A los cincuenta días de la resurrección de Jesús, vino el Espíritu Santo. Es Pentecostés (día quincuagésimo). Pero el Espíritu Santo no vino por su cuenta, sino que fue enviado por el Padre a través del canal de la santa humanidad de Cristo, empapada de Espíritu Santo. Vino el Espíritu Santo y llenó toda la tierra con su presencia renovadora, transformante, divinizante. La presencia del Espíritu Santo inaugura así una nueva creación. Viene a hacerlo todo nuevo.

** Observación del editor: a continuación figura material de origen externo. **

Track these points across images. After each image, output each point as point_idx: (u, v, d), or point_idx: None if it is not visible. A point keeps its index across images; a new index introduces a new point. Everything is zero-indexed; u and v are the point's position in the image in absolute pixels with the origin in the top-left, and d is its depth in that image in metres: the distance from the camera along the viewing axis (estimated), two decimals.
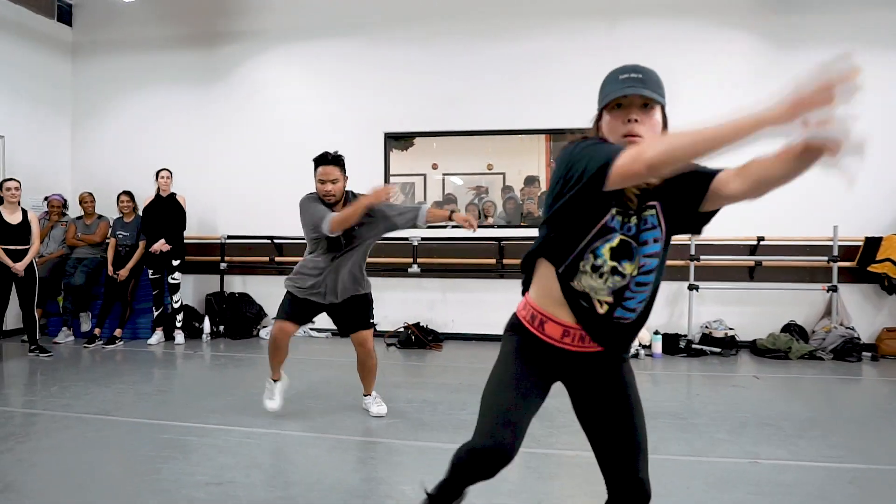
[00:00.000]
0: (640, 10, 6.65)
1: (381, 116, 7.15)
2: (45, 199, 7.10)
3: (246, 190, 7.40)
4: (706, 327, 6.28)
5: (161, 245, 6.45)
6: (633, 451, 1.66)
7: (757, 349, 6.11)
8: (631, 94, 1.54)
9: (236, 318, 7.02)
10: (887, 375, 5.38)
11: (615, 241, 1.57)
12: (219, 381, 5.10)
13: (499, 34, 6.89)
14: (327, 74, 7.29)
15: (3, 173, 6.95)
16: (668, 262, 1.74)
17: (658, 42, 6.50)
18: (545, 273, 1.70)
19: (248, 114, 7.45)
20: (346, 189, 3.69)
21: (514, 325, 1.80)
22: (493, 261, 6.75)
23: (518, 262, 4.90)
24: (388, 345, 6.47)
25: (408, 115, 7.11)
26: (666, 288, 6.54)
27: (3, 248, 5.67)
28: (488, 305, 6.84)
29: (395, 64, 7.11)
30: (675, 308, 6.49)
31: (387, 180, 7.17)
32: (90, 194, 7.04)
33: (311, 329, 7.12)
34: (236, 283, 7.42)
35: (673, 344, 6.11)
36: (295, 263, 7.02)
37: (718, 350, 6.02)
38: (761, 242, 6.30)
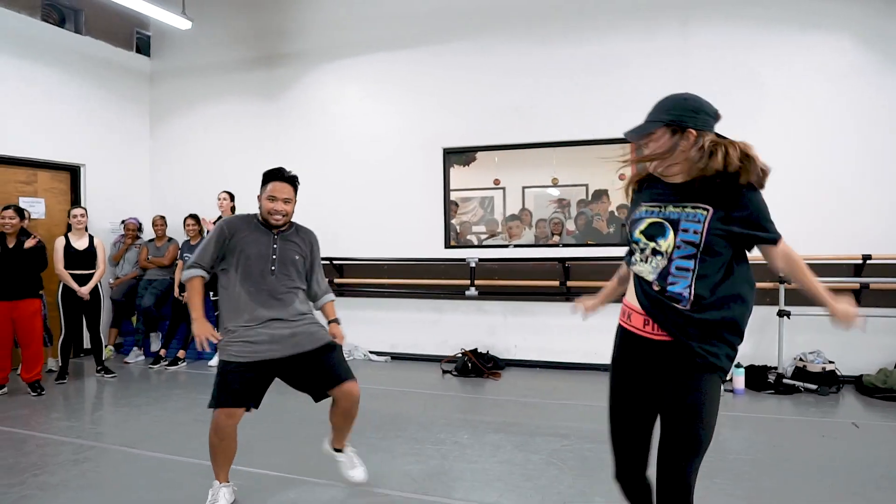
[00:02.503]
0: (714, 4, 5.99)
1: (439, 132, 6.88)
2: (122, 222, 7.38)
3: (307, 209, 7.34)
4: (800, 360, 5.49)
5: None
6: (668, 450, 1.87)
7: (863, 387, 5.26)
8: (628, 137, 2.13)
9: None
10: None
11: (644, 225, 1.96)
12: (269, 412, 4.92)
13: (562, 38, 6.44)
14: (383, 90, 7.12)
15: (86, 199, 7.31)
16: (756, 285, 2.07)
17: (730, 38, 5.85)
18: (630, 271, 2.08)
19: (307, 132, 7.42)
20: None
21: (617, 326, 2.12)
22: (556, 283, 6.27)
23: (584, 283, 5.10)
24: (445, 372, 6.16)
25: (468, 129, 6.79)
26: (752, 314, 5.79)
27: (70, 273, 5.88)
28: (552, 331, 6.37)
29: (453, 76, 6.82)
30: (763, 336, 5.73)
31: (447, 196, 6.88)
32: (161, 217, 7.25)
33: (371, 352, 6.93)
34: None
35: (759, 378, 5.39)
36: (358, 286, 7.01)
37: (815, 387, 5.24)
38: (868, 262, 5.45)
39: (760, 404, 4.99)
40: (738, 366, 5.38)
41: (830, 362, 5.38)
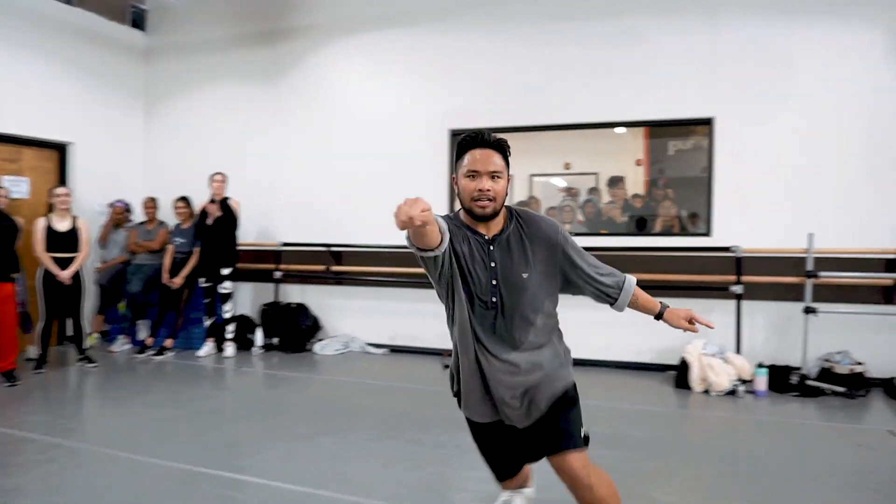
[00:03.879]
0: None
1: (446, 112, 6.50)
2: (110, 204, 7.03)
3: (305, 193, 7.01)
4: (826, 360, 5.11)
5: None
6: None
7: (894, 390, 4.91)
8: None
9: (291, 330, 6.63)
10: None
11: None
12: (257, 408, 4.60)
13: (580, 12, 6.05)
14: (389, 68, 6.75)
15: (74, 179, 6.98)
16: (780, 279, 2.14)
17: (762, 17, 5.47)
18: None
19: (307, 112, 7.05)
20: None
21: None
22: None
23: None
24: (446, 366, 5.80)
25: (476, 109, 6.41)
26: (775, 311, 5.45)
27: (52, 256, 5.56)
28: (565, 325, 6.01)
29: (462, 54, 6.44)
30: (786, 335, 5.37)
31: (452, 186, 6.52)
32: (152, 199, 6.90)
33: (369, 344, 6.61)
34: (294, 293, 7.04)
35: (782, 379, 5.03)
36: (357, 274, 6.66)
37: (842, 390, 4.88)
38: None
39: (784, 407, 4.64)
40: (761, 366, 5.03)
41: (859, 363, 5.01)
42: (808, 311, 5.12)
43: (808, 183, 5.39)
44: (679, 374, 5.19)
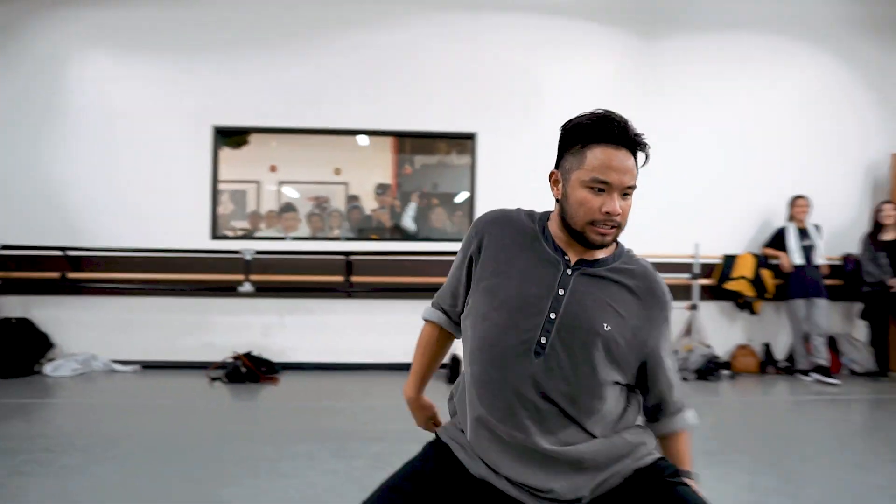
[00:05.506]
0: (504, 4, 6.18)
1: (209, 106, 6.05)
2: None
3: (32, 187, 5.94)
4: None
5: None
6: None
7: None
8: None
9: (11, 350, 5.53)
10: (740, 394, 5.23)
11: None
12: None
13: (356, 19, 6.11)
14: (141, 54, 6.06)
15: None
16: None
17: (522, 37, 6.14)
18: None
19: (34, 94, 5.99)
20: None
21: None
22: (339, 278, 5.88)
23: (370, 279, 3.96)
24: (213, 379, 5.37)
25: (244, 107, 6.08)
26: None
27: None
28: (333, 330, 5.97)
29: (228, 45, 6.05)
30: None
31: (215, 184, 6.07)
32: None
33: (115, 361, 5.81)
34: (14, 307, 5.88)
35: None
36: (100, 281, 5.81)
37: None
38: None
39: None
40: None
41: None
42: None
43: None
44: (452, 370, 5.46)
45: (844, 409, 4.84)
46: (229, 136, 6.18)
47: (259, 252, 5.83)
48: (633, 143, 1.33)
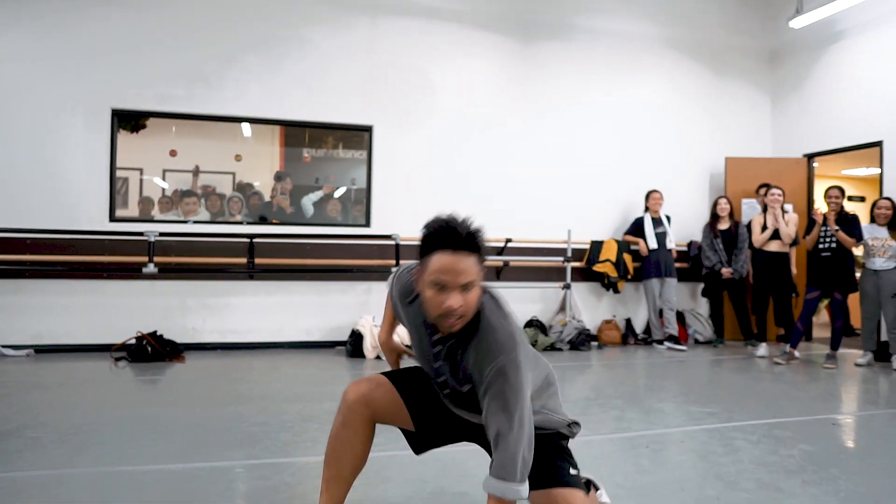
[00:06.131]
0: (401, 8, 6.67)
1: (108, 88, 6.03)
2: None
3: None
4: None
5: None
6: None
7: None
8: None
9: None
10: (607, 360, 6.07)
11: None
12: None
13: (250, 11, 6.34)
14: (29, 24, 5.94)
15: None
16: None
17: (417, 41, 6.66)
18: None
19: None
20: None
21: None
22: (242, 260, 6.10)
23: (272, 261, 4.33)
24: (118, 359, 5.42)
25: (143, 89, 6.12)
26: None
27: None
28: (236, 311, 6.18)
29: (128, 23, 6.05)
30: None
31: (113, 169, 6.07)
32: None
33: (4, 346, 5.68)
34: None
35: None
36: None
37: None
38: (509, 244, 6.70)
39: None
40: None
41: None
42: None
43: (454, 183, 6.69)
44: (354, 345, 5.86)
45: (690, 368, 5.77)
46: (127, 120, 6.21)
47: (162, 234, 5.91)
48: (469, 244, 1.57)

El Espíritu Santo es la tercera persona de la Trinidad. Un solo Dios, tres personas divinas. Así nos lo ha revelado Jesús, presentándose como el Hijo único, y hablándonos del Espíritu Santo, que él enviaría desde el seno del Padre. La tercera persona de la Trinidad es la última en revelarse, pero es esta tercera persona la que nos da a conocer la más profunda intimidad de Dios y la que actúa dentro de nuestro espíritu, configurándonos con Cristo nuestro Señor. La vida cristiana no consiste en la imitación exterior de Cristo, sino en la acogida del Espíritu Santo que nos va haciendo parecidos a Cristo desde dentro. “Los que se dejan mover por el Espíritu de Dios, ésos son hijos de Dios” (Rm 8,14).
La vida espiritual es la vida según el Espíritu, donde el Espíritu Santo es alma de nuestra alma. Vivir según el Espíritu, no según la carne (cf. Rm 8,4) es lo que nos hace ser espirituales, ser hombres de Dios, conociendo la intimidad de Dios. El Espíritu nos hace saborear las cosas de Dios y atisbar en los signos de los tiempos la acción de Dios en la historia humana. El Espíritu nos da el discernimiento y la prudencia para actuar según los planes de Dios. Hemos de pedir continuamente al Espíritu Santo que nos ilumine, nos inspire, nos dé fuerzas para seguir los caminos de Dios.
El Espíritu Santo es el alma de la Iglesia (LG 7). Es el Espíritu el que la congrega en la unidad, el que la ilumina interiormente dándole a entender las palabras de Jesús. Es el Espíritu el que la fortalece para que sea testigo de Jesús en medio del mundo, a pesar de las contradicciones y las persecuciones. El Espíritu Santo es el que ha sostenido a los mártires en el momento supremo de la prueba.
En los vaivenes de la historia, la Iglesia es como una barca agitada por las olas de un mar que ha de cruzar, unas veces con bonanza, otras, con tempestad. En esa barca va Jesucristo, el Señor. Por eso, no podrá hundirse nunca. No podrán hundirla ni los de dentro ni los de fuera. Y esa barca es alentada por la acción del Espíritu Santo. Esa acción del Espíritu va unida inseparablemente al ministerio apostólico que Jesús ha instituido dentro de su Iglesia.
El Espíritu Santo vino en Pentecostés sobre la Iglesia naciente, que entonces eran los Doce Apóstoles, reunidos en oración con María. La comunidad fundada por Jesús se puso a caminar apoyada en este doble soporte: el Espíritu Santo, que la anima desde dentro, y el ministerio apostólico, instituido por el mismo Cristo para su Iglesia, es decir los obispos en comunión con el Sucesor de Pedro. Toda reforma en la Iglesia ha de tener presente estas dos referencias, nos recuerda Congar. Las falsas reformas han prescindido de una de estas dos referencias: se han quedado sólo con la institución, o se han quedado sólo con el Espíritu.
Que la fiesta de Pentecostés nos abra a la acción permanente del Espíritu, que siempre actúa en conexión con el ministerio apostólico en su Iglesia. Ven Espíritu Santo, para que vivamos siempre en la comunión eclesial.